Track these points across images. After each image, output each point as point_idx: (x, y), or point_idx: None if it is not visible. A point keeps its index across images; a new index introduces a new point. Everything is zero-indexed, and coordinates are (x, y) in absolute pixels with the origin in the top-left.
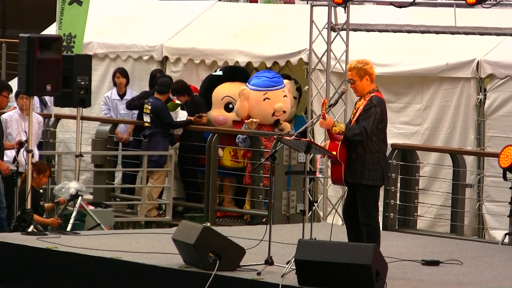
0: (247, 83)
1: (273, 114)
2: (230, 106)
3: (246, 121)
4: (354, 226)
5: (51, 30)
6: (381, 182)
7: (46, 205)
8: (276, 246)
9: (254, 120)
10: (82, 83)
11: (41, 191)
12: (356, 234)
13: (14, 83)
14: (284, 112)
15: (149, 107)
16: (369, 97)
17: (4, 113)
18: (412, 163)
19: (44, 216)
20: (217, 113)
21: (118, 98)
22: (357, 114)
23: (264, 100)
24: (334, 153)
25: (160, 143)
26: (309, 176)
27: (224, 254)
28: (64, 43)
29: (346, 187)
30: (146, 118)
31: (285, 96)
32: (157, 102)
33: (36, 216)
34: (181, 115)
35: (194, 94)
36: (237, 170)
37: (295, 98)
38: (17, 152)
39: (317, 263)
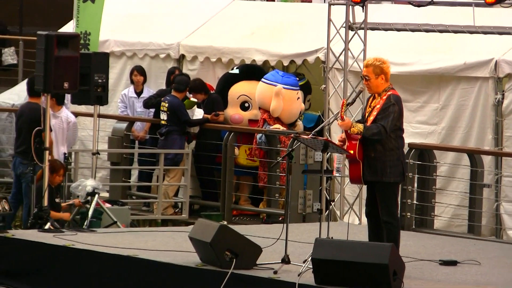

---

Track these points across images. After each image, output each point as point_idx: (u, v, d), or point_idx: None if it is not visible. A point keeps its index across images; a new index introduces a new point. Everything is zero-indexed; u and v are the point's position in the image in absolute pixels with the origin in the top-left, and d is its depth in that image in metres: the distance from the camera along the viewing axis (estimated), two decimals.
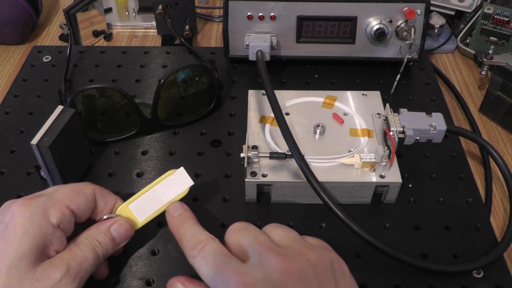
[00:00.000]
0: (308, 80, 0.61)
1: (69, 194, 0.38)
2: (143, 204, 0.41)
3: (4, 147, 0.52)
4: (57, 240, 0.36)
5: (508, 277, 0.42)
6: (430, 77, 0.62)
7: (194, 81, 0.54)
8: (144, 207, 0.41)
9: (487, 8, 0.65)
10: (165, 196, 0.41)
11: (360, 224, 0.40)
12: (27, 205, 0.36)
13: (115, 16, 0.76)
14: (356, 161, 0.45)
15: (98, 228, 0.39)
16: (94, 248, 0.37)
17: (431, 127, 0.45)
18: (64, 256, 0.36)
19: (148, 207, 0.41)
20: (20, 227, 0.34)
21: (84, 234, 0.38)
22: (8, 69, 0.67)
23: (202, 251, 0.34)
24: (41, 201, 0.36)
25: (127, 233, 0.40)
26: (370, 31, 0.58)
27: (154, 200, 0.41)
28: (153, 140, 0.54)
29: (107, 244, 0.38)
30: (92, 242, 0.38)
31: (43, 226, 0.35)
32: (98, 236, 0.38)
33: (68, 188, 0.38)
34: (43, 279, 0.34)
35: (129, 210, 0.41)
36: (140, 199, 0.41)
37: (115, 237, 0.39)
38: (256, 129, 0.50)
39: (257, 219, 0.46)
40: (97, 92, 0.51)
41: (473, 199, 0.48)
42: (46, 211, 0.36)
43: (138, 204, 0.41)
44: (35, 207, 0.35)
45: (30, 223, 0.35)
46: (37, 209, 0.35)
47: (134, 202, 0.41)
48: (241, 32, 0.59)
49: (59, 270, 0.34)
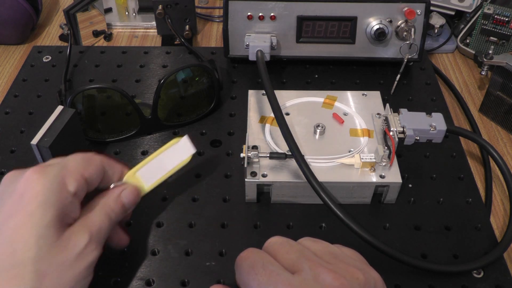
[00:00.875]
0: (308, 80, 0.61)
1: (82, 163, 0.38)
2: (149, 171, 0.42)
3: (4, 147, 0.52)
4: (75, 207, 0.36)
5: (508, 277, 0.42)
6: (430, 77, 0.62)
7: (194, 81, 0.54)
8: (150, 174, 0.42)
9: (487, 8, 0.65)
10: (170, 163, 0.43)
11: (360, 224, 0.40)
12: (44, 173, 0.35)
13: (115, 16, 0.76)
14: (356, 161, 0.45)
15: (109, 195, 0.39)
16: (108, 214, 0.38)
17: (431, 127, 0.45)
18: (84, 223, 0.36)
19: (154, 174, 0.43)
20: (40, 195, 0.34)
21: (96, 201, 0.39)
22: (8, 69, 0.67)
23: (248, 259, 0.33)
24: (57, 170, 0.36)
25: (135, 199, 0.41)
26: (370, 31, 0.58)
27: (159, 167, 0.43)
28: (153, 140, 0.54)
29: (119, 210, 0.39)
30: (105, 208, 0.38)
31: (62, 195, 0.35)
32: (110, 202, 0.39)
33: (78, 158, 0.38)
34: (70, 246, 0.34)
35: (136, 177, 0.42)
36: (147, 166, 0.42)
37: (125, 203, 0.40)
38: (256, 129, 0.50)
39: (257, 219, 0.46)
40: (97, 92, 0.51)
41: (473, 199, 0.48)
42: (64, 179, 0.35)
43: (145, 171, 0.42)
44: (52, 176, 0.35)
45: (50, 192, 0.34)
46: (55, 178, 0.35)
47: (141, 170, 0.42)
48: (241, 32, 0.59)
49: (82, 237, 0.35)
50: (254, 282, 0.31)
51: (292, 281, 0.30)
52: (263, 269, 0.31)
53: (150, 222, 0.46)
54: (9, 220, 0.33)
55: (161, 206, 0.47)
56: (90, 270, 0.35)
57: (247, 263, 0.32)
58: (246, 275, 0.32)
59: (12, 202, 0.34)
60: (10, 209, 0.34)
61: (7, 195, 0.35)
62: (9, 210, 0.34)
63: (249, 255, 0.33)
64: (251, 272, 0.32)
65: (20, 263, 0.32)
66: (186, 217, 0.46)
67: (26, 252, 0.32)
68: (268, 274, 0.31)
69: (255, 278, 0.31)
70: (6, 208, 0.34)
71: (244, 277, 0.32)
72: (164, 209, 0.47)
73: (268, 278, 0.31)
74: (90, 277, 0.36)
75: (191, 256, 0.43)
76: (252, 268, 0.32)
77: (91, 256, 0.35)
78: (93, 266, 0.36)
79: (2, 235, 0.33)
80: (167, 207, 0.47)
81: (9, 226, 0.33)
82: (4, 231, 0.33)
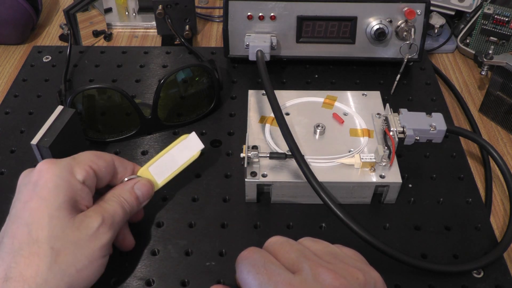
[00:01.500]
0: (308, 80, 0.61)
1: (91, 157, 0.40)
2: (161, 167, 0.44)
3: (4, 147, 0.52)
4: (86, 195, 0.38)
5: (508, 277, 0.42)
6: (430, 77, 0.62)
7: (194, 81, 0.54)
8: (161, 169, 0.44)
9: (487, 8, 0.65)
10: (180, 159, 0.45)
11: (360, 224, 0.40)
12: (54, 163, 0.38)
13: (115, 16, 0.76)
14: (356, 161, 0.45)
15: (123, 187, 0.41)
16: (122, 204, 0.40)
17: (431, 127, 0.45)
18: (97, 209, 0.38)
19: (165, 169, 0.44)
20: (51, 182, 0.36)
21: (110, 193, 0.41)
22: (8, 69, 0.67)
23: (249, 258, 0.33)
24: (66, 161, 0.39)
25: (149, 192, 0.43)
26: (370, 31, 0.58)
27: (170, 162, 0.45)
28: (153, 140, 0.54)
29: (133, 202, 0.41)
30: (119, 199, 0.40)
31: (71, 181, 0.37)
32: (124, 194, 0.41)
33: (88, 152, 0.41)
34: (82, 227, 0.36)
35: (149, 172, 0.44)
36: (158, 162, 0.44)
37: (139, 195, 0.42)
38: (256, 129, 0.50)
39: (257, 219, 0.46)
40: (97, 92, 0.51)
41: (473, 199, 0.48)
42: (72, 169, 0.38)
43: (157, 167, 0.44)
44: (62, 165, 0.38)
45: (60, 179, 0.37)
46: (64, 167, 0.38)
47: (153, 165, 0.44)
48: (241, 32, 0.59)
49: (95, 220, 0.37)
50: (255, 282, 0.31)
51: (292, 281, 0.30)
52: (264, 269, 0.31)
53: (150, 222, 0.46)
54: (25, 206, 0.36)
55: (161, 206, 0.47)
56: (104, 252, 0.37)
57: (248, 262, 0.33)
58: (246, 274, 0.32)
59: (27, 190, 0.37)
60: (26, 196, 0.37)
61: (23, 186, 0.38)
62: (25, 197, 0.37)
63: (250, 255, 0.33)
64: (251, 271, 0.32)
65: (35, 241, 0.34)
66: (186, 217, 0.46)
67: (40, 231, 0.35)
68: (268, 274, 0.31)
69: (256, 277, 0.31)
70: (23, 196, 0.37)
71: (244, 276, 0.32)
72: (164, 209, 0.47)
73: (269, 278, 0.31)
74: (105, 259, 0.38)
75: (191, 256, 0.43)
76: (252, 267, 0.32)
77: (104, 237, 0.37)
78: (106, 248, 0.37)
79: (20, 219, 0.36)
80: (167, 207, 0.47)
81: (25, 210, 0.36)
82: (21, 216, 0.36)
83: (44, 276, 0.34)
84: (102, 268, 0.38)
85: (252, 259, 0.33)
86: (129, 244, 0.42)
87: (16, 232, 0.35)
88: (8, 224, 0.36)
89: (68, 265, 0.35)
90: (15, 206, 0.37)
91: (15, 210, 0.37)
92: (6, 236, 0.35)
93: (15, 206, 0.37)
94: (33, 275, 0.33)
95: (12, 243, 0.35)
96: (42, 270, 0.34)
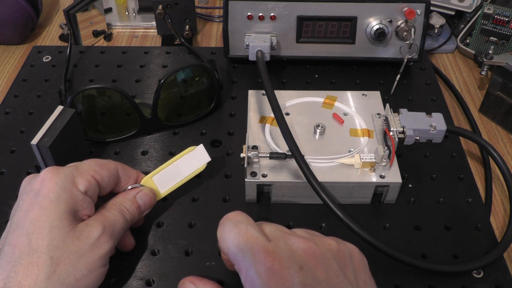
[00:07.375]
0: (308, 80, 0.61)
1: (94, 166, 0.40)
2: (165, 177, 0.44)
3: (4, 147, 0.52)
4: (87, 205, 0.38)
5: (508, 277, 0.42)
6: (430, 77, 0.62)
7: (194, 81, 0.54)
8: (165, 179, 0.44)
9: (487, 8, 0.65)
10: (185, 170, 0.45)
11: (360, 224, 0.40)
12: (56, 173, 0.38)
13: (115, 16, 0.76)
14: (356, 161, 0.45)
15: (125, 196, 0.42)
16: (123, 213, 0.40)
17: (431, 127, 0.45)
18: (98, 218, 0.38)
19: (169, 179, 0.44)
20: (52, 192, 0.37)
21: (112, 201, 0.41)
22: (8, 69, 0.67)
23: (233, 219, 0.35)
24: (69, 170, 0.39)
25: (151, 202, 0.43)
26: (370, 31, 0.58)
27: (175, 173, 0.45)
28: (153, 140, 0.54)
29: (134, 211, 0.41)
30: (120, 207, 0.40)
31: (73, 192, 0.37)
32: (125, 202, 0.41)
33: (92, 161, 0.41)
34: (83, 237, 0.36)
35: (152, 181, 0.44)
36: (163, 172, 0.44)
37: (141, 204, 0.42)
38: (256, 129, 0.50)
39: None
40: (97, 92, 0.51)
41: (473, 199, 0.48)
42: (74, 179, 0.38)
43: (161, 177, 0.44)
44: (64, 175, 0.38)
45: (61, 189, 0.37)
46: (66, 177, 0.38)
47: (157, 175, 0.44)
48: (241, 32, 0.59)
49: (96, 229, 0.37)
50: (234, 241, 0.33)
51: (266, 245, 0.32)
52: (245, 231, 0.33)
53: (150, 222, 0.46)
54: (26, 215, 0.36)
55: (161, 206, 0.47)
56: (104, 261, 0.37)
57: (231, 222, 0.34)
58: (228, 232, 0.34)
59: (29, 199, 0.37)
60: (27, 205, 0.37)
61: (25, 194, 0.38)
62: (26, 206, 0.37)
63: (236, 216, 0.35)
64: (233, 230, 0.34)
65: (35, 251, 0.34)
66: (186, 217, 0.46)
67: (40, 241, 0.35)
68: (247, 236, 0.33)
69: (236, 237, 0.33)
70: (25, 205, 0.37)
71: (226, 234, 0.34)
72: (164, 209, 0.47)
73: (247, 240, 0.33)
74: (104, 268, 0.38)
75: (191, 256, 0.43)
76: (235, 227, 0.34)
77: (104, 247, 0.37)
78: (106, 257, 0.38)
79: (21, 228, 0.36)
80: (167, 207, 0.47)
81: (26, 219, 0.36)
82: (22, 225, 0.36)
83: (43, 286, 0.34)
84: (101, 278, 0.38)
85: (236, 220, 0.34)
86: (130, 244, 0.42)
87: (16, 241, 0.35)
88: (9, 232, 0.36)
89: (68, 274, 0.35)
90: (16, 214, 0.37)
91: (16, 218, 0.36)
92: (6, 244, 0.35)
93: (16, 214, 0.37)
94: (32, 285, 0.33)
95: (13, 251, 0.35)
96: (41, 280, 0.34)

Task prompt: Of the entries above, transcribe exactly those lines that fall between the line containing "29: (346, 187)" and the line containing "39: (317, 263)", together with those two lines.

Exercise output:
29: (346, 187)
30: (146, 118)
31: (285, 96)
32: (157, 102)
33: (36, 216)
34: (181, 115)
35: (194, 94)
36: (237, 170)
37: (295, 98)
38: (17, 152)
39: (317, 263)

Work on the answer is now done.